The Parihars had twelve subdivisions, of which the chief were the Indha and Sindhal: a few of both are still to be found about the banks of the Luni.[[93]]
Chāwara or Chaura.
The capital of the Chawaras was the insular Deobandar, on the coast of Saurashtra, and the celebrated temple of Somnath, with many others on this coast, dedicated to Balnath, or the sun, is attributed to this tribe of the Sauras,[[95]] or [102] worshippers of the sun; most probably the generic name of the tribe as well as of the peninsula.[[96]]
By a natural catastrophe, or as the Hindu superstitious chroniclers will have it, as a punishment for the piracies of the prince of Deo, the element whose privilege he abused rose and overwhelmed his capital.

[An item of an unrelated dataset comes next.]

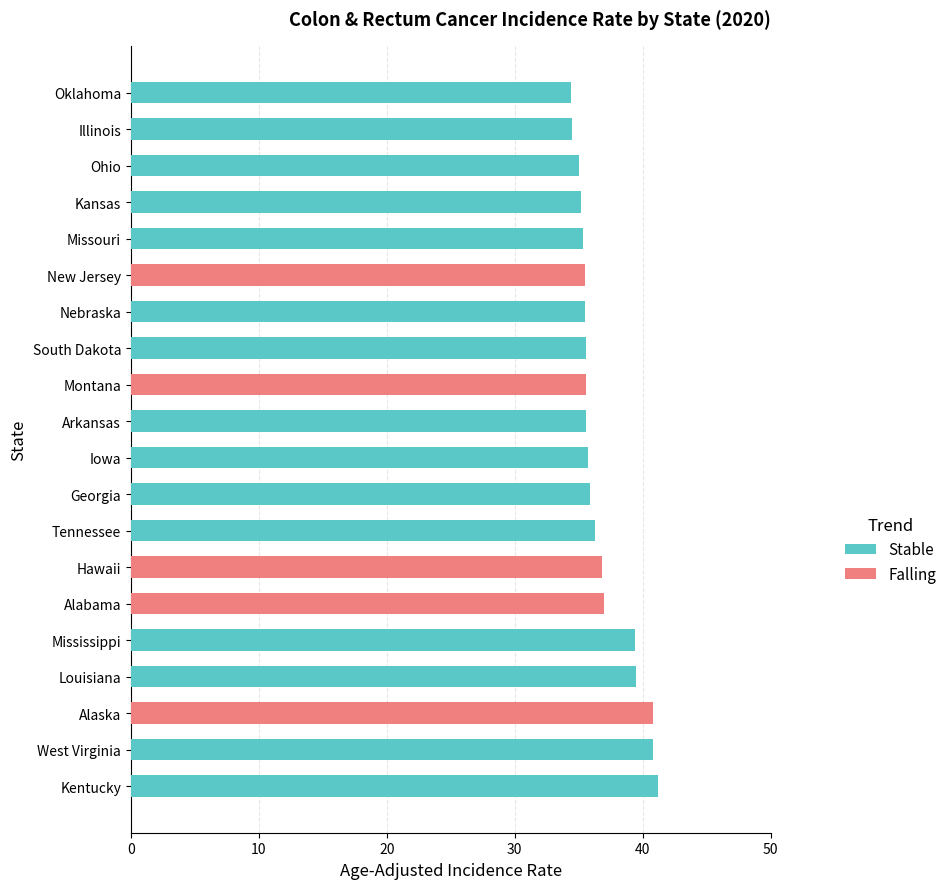

Count the number of data series in this chart.

2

As all this coast is very low, such an occurrence is not improbable; though the abandonment of Deo might have been compelled by the irruptions of the Arabians, who at this period carried on a trade with these parts, and the plunder of some of their vessels may have brought this punishment on the Chawaras. That it was owing to some such political catastrophe, we have additional grounds for belief from the annals of Mewar, which state that its princes inducted the Chawaras into the seats of the power they abandoned on the continent and peninsula of Saurashtra.
At all events, the prince of Deo laid the foundation of Anhilwara Patan in S. 802 (A.D. 746), which henceforth became the capital city of this portion of India, in lieu of Valabhipura, which gave the title of Balakaraes to its princes, the Balhara of the earlier Arabian travellers, and following them, the geographers of Europe.[[97]]
Vana Raja (or, in the dialects, Banraj) was this founder, and his dynasty ruled for one hundred and eighty-four years, when, as related in the sketch of the Solanki tribe, Bhojraj, the seventh from the founder, was deposed by his nephew.[[98]] It was during this dynasty that the Arabian travellers[[99]] visited this court, of which they have left but a confused picture. We are not, however, altogether in darkness regarding the Chawara race, as in the Khuman Raesa, one of the chronicles of Mewar, mention is made of the auxiliaries under a leader named Chatansi, in the defence of Chitor against the first attack on record of the Muhammadans.
When Mahmud of Ghazni invaded Saurashtra and captured its capital, Anhilwara, he deposed its prince, and placed upon the throne, according to Ferishta, a prince of the former dynasty, renowned for his ancient line and purity of blood, and who is styled Dabichalima; a name which has puzzled all European commentators. Now the Dabhi was a celebrated tribe, said by some to be a branch of the [103] Chawara, and this therefore may be a compound of Dabhi Chawara, or the Chaurasima, by some called a branch of the ancient Yadus.[[100]]
This ancient connexion between the Suryavansi chiefs and the Chawaras, or Sauras, of Saurashtra, is still maintained after a lapse of more than one thousand years; for although an alliance with the Rana’s family is deemed the highest honour that a Hindu prince can obtain, as being the first in rank in Rajasthan, yet is the humble Chawara sought out, even at the foot of fortune’s ladder, whence to carry on the blood of Rama. The present heir-apparent of a line of ‘one hundred kings,’ the prince Jawān Singh [1828-38], is the offspring of a Chawara mother, the daughter of a petty chieftain of Gujarat.
It were vain to give any account of the present state of the families bearing this name. They must depend upon the fame of past days; to this we leave them.